Passiert das tatsächlich? Wer in den ostdeutschen Ländern unterwegs ist, begegnet diesem Gefühl häufig. Das dürfte auch mit einer Wahrnehmung zu tun haben, die vor allem die missratenen Extreme sieht, während gute oder solide Alltagsarbeit der Journalisten als selbstverständlich angenommen wird.

Und es gibt zuweilen die falsche Erwartung an Medien, dass sie gefälligst gefällig zu berichten haben, wenn man sie schon, bei den Öffentlich-Rechtlichen gezwungenermaßen, bezahlt. Dass sie aufmerksam und kritisch sein müssen, passt da nur, wenn es der eigenen Meinung passt.

Aber es besteht in der Medienlandschaft auch ein Defizit. So wie es heute zwar eine in der DDR aufgewachsene Bundeskanzlerin gibt, aber wenige wichtige ostdeutsche Stimmen in der Politik, fehlen prominente Medien in und aus diesen Ländern. Manche Regionen sind im Grunde ohne bedeutende Regionalzeitungen, die Sender haben sich zu lange eher für Unterhaltung zuständig gefühlt und sind keine dominante Stimme geworden. Es gibt inzwischen respektable Bemühungen, aber gerade das überregionale Bild wird oft bestimmt von einem befremdeten Blick aus der Ferne.
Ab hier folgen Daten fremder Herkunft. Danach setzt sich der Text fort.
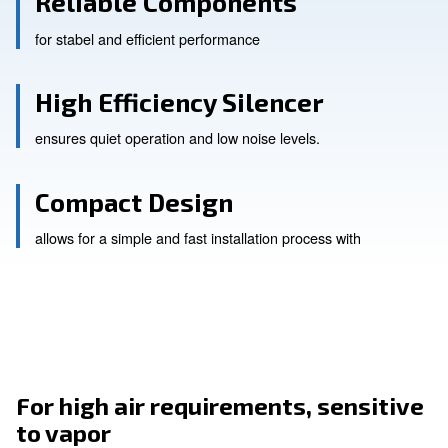
Reliable Components
for stabel and efficient performance
High Efficiency Silencer
ensures quiet operation and low noise levels.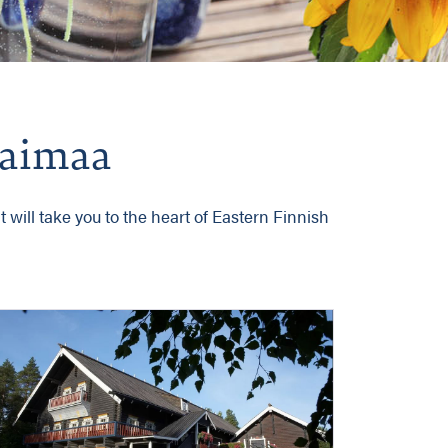
 Saimaa
 will take you to the heart of Eastern Finnish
In der Lausitz fragte die Schriftstellerin Brigitte Reimann im Angesicht der Plattenbau-Schluchten vor einigen Jahrzehnten die schöne Frage: "Kann man in Hoyerswerda küssen?" Das war lange vor den fürchterlichen Angriffen auf Migranten vor dreißig Jahren. Heute hat die Stadt andere Aufgaben zu bewältigen, einen dramatischen Strukturwandel vor sich. Diese schöne Frage ist eine allgemeingültige Aufforderung, genau hinzugucken. Sie zeigt, dass immer mehr zu erzählen ist als das Naheliegende.